Cloud Business Shows Strong Growth, But Conversion Speed Matters to Investors
From a business perspective, Oracle is not without highlights. Cloud revenue grew 34% annually to $7.98 billion, accounting for about half of total revenue. Core cloud infrastructure (OCI) revenue increased 68% year-over-year to $4.1 billion, indicating strong demand for its AI-related services.
More notably, the “remaining performance obligations” (RPO), which reflect future revenue, surged to $523 billion, more than quadrupling year-over-year and surpassing market expectations. These orders mainly stem from new contracts with tech giants like Meta and NVIDIA, with the company expecting to generate an additional $4 billion in revenue in FY2027.
However, Wall Street’s questions remain sharp: can these large order commitments be smoothly converted into actual revenue? Can the huge upfront investments be recouped within a reasonable timeframe? These questions have no clear answers, and investor patience is wearing thin.
Management Attempts to Calm the Market, But Confidence Restoration Takes Time
During the earnings call, Oracle’s executives pledged to maintain investment-grade credit ratings and hinted that the actual funding needs might be far lower than external estimates. They proposed diversified financing approaches — allowing customers to bring their own chips, and suppliers to lease rather than sell — which could help synchronize expenditures with cash inflows and reduce net borrowing needs.

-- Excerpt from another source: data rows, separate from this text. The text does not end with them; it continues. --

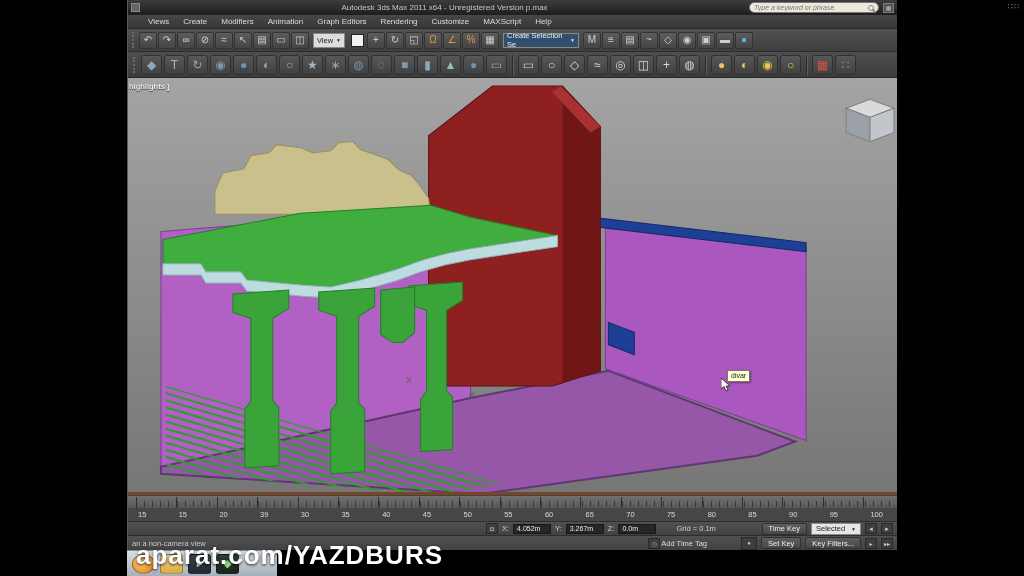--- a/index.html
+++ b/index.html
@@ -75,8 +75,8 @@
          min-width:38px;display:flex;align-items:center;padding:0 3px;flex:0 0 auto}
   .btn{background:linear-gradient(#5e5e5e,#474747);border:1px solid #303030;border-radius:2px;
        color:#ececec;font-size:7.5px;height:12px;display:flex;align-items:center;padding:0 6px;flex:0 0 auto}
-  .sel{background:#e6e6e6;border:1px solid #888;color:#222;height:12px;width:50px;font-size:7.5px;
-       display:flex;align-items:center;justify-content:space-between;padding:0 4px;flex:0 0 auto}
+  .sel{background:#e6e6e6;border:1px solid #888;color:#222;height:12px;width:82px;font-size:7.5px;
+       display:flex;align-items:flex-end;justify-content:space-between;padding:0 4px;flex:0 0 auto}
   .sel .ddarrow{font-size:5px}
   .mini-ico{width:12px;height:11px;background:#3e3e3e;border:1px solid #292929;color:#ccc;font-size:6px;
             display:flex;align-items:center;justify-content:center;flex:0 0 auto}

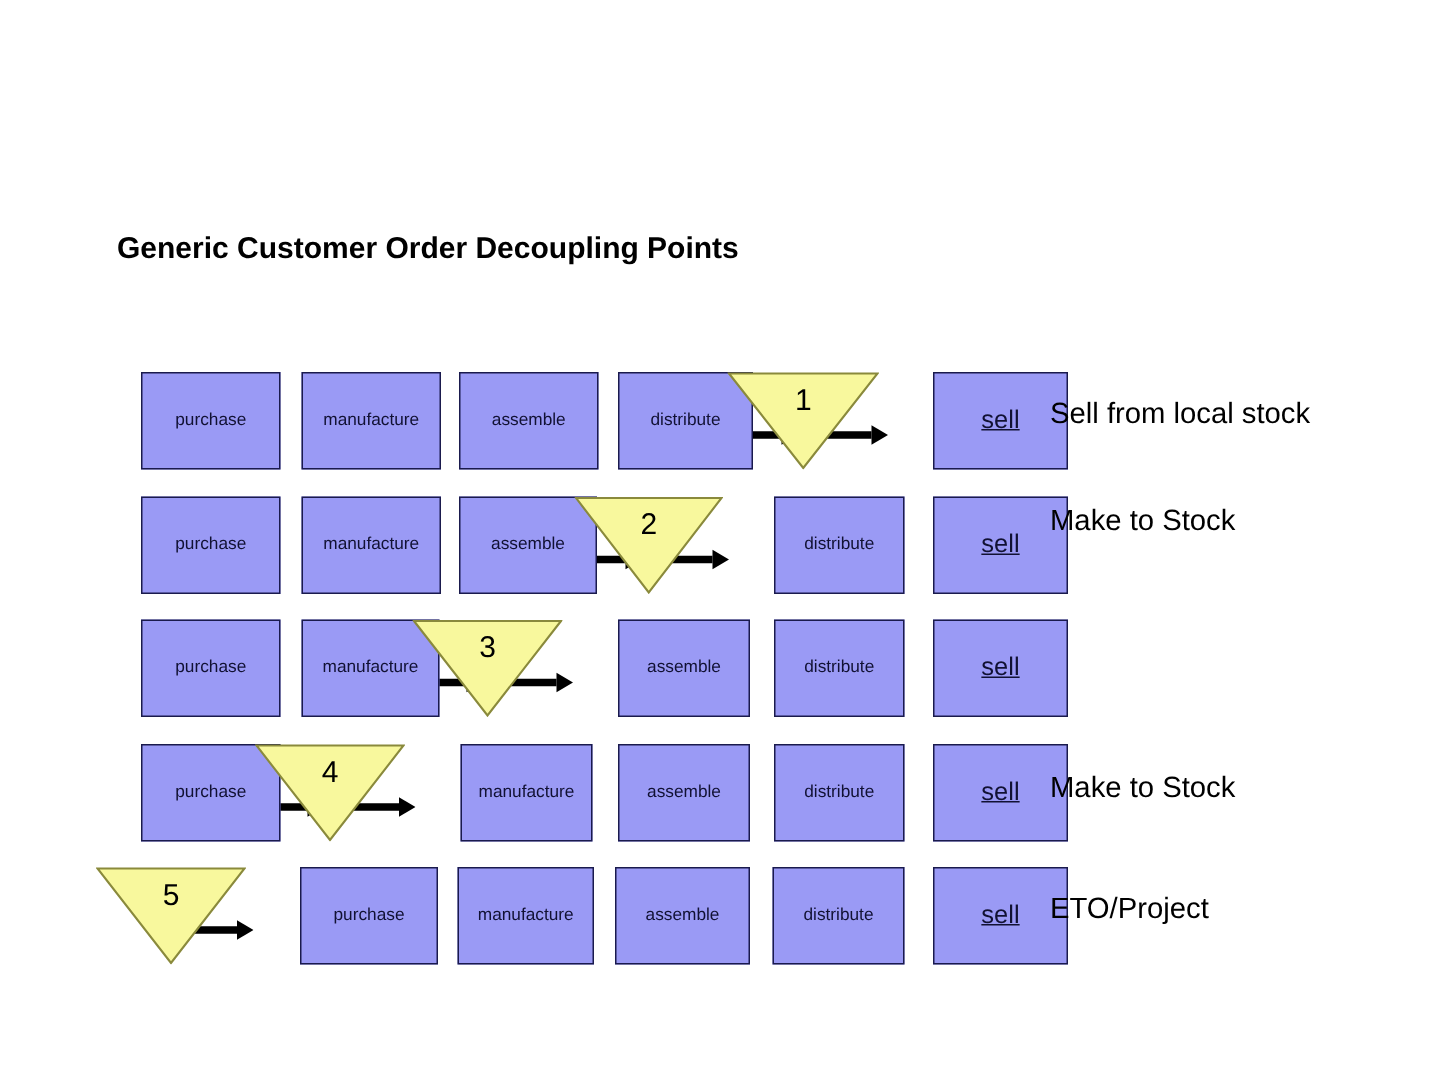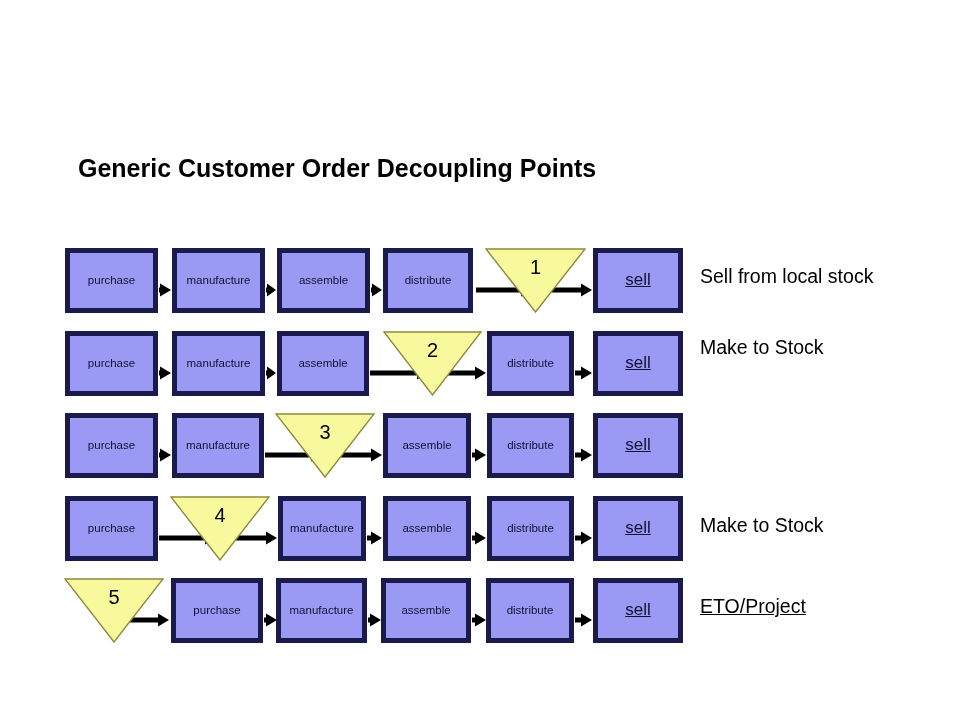--- a/index.html
+++ b/index.html
@@ -35,7 +35,7 @@
     position: absolute;
     left: 78px;
     top: 155px;
-    font-size: 25px;
+    font-size: 20px;
     font-weight: bold;
     line-height: 1.1;
     color: #000000;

Regarding risks of over-reliance on a few large customers, management emphasized that its AI cloud infrastructure is highly flexible and “interchangeable,” capable of quickly reallocating computing resources among different clients. This somewhat alleviates the risk of being “held hostage” by a single customer.
However, these commitments and explanations have limited market impact. The stock price plunged after hours, and since the high point in early September, Oracle has fallen more than 31%. The tepid response from the bond market further indicates that investors’ risk assessment of its aggressive strategy is rising.

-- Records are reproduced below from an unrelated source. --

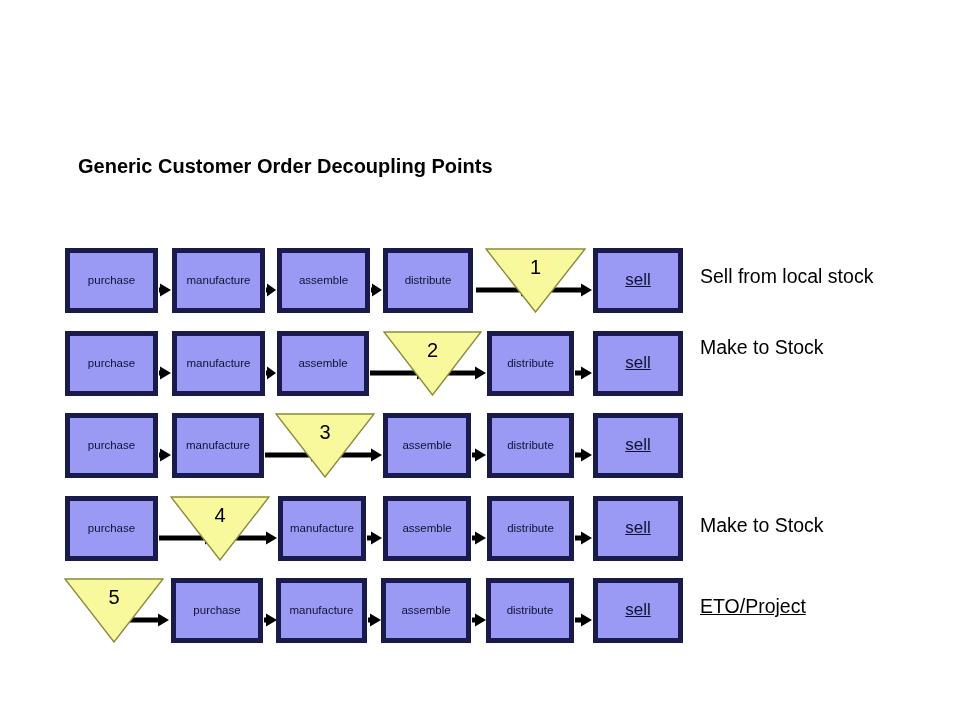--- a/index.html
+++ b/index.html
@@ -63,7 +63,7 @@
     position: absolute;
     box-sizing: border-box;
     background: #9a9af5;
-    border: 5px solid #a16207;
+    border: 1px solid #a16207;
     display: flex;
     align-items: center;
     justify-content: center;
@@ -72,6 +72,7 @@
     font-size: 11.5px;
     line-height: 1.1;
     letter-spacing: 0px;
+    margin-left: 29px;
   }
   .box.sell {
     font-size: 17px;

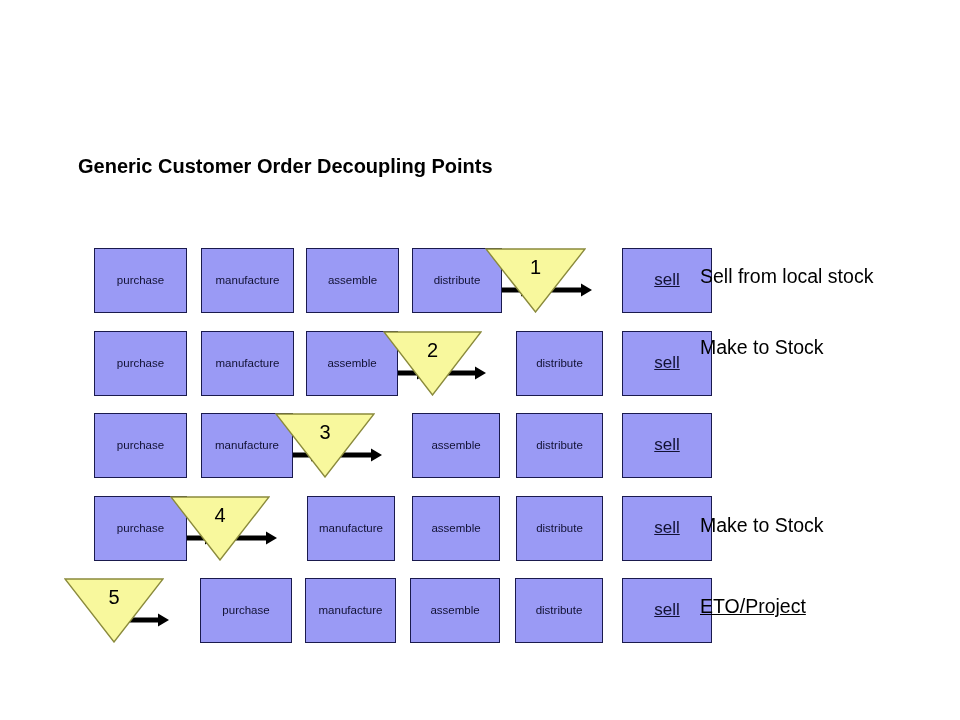--- a/index.html
+++ b/index.html
@@ -392,7 +392,7 @@
           <span class="tri-num">5</span>
         </div>
       </div>
-      <div class="strategy-label" style="top: 596px; text-decoration: underline;">ETO/Project</div>
+      <div class="strategy-label" style="top: 596px;">ETO/Project</div>
     </div>
 
 </div>

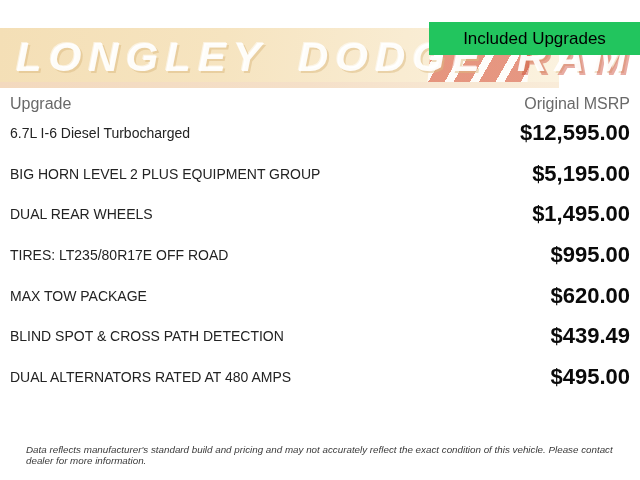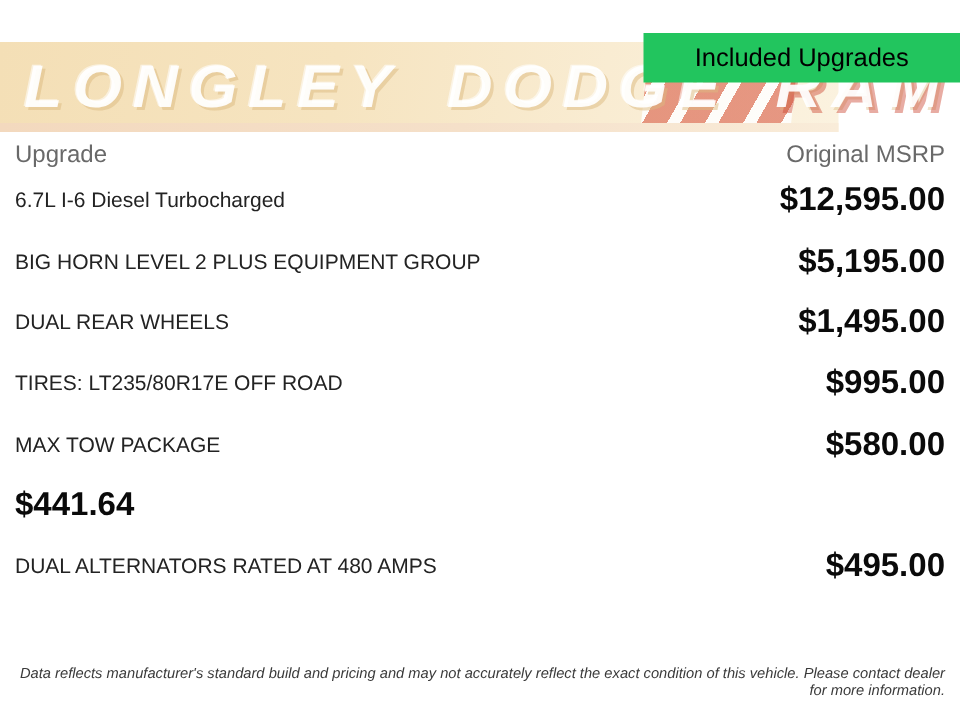--- a/index.html
+++ b/index.html
@@ -106,7 +106,7 @@
       </div>
       <div class="row">
         <span class="label">MAX TOW PACKAGE</span>
-        <span class="price">$580.00</span>
+        <span class="price">$620.00</span>
       </div>
       <div class="row">
         <span class="price">$441.64</span>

Conclusion: The Balancing Act of AI Investment
Oracle has become a microcosm of the current AI capital expenditure frenzy. This earnings wave highlights the fundamental challenge faced by tech companies pursuing AI opportunities: how to balance growth, profitability, and financial health.
Investor patience is being tested. They are no longer satisfied with grand visions and staggering order commitments but are eager to see actual revenue realization, improvements in free cash flow, and gradual debt reduction. Oracle needs to deliver results, not just words, to rebuild market confidence.